WHAT YOU NEED TO DO:
When you spot the word "DomToXml" in a line of the data below, copy that line.

Saved entries:
_ _ _
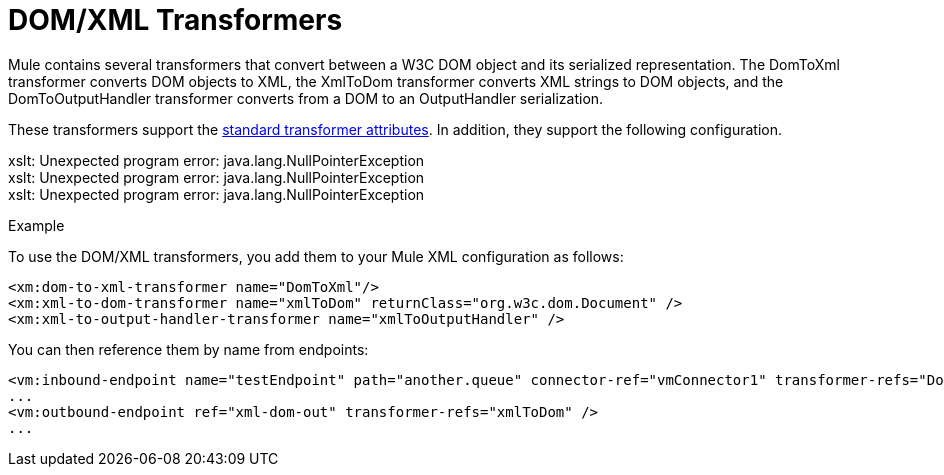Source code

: = DOM/XML Transformers

Mule contains several transformers that convert between a W3C DOM object and its serialized representation. The DomToXml transformer converts DOM objects to XML, the XmlToDom transformer converts XML strings to DOM objects, and the DomToOutputHandler transformer converts from a DOM to an OutputHandler serialization.

These transformers support the https://developer.mulesoft.com/docs/display/35X/Transformers+Configuration+Reference[standard transformer attributes]. In addition, they support the following configuration.


====
xslt: Unexpected program error: java.lang.NullPointerException +
xslt: Unexpected program error: java.lang.NullPointerException +
xslt: Unexpected program error: java.lang.NullPointerException
====

Example

To use the DOM/XML transformers, you add them to your Mule XML configuration as follows:

[source, xml]
----
<xm:dom-to-xml-transformer name="DomToXml"/>
<xm:xml-to-dom-transformer name="xmlToDom" returnClass="org.w3c.dom.Document" />
<xm:xml-to-output-handler-transformer name="xmlToOutputHandler" />
----

You can then reference them by name from endpoints:

[source, xml]
----
<vm:inbound-endpoint name="testEndpoint" path="another.queue" connector-ref="vmConnector1" transformer-refs="DomToXml" />
...
<vm:outbound-endpoint ref="xml-dom-out" transformer-refs="xmlToDom" />
...
----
_ _ _
OUTPUT BELOW:
Mule contains several transformers that convert between a W3C DOM object and its serialized representation. The DomToXml transformer converts DOM objects to XML, the XmlToDom transformer converts XML strings to DOM objects, and the DomToOutputHandler transformer converts from a DOM to an OutputHandler serialization.
<xm:dom-to-xml-transformer name="DomToXml"/>
<vm:inbound-endpoint name="testEndpoint" path="another.queue" connector-ref="vmConnector1" transformer-refs="DomToXml" />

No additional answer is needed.